I'm not dissing them of the ritual of course, but I can't help but wonder if it's merely the smell in of itself that keeps the bad ju-ju out! I went out to do laundry and the essence of "Otto's Jacket" was just so strong that I had to step out for a bit which does make me wonder if perchance *I* am a bad spirit. Maybe I've been emulating so much negativity lately that my own spiritually attuned apartment didn't even want me around. After a good 12 hours of contemplating the possibility of this and some additional soul searching, I came home to a sweet smelling apartment (the scent of brand new bamboo floors and paint come to mind) once again. I guess I've purged whatever baggage I needed and now am ready to start my new life.
I've got a box of crystals sitting on the coffee table. Quarts and rutile, mica, purplelite, tourmaline...lots of pretty shiny things glittering at me waiting to find a home somewhere on my CD shelf. They'll serve as category markers. I spent a good bulk of Friday with another old friend sorting and categorizing 4 large boxes of my beloved music collection while sipping on Chianti and Merlot. "Is Octopus Project experimental or indie? What the fuck is Option 30??? Why do you own so much Madonna?"

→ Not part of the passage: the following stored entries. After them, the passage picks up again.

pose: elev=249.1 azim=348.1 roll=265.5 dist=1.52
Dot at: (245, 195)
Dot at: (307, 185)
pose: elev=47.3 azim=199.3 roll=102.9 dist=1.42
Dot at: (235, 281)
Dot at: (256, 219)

And of course, there was ample conversation throughout the night, prompted by a song, an image or even a publication year from these CDs. As 3 am rolled around and the wine was now replaced with shared tobacco, our conversation turned to the existence of God and how to model Him mathematically. Of course we live in a nested set... This was when I knew for sure that I managed to reclaim an old part of me buried and lost for so long. We greeted the late night clubbers coming home as they pulled into the parking lot below. University students pretty much talk to anyone and even though my friend and I are both a decade older than the "kids" it seemed to make no difference, or perhaps we still look youthful? I dunno...

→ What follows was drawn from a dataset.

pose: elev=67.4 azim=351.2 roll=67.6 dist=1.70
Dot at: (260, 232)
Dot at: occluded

But back to my box of pretties: The amassed collection of crystals came from Belinda and Michael over the years. As a couple they go digging for quarts specimens in Arkansas and frequently bring back gorgeous pieces. Such kind gifts meaningful to me as I was a major rock hound as a kid and eventually got a gemology degree later in life.

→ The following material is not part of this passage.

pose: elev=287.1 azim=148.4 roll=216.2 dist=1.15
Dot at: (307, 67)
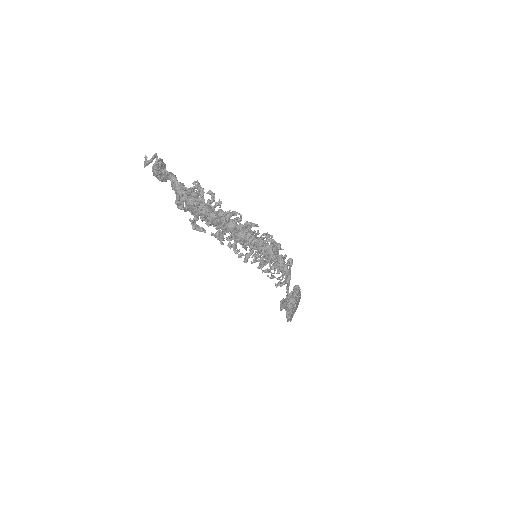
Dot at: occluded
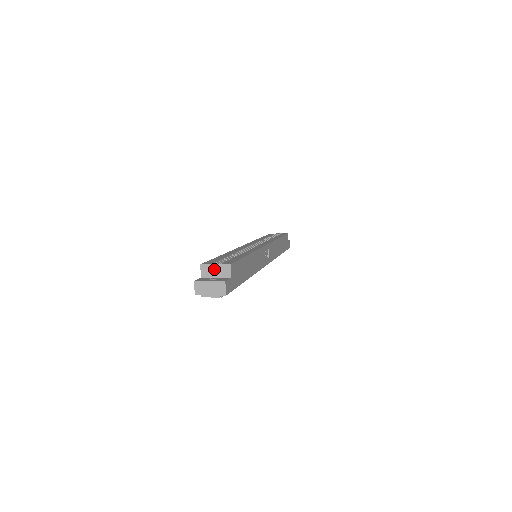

Except for polaroid that I accidentally left in one of my CD cases and a framed series of my boots, I didn't bring any pictures with me which is quite unusual. In fact, my environs are quite stark by Cindy standards, but I like it. Without the clutter and just a few items within reach to amuse me, I find that I have this new sense of clarity and contentment even if I do feel alone at times. It just truer to who I am.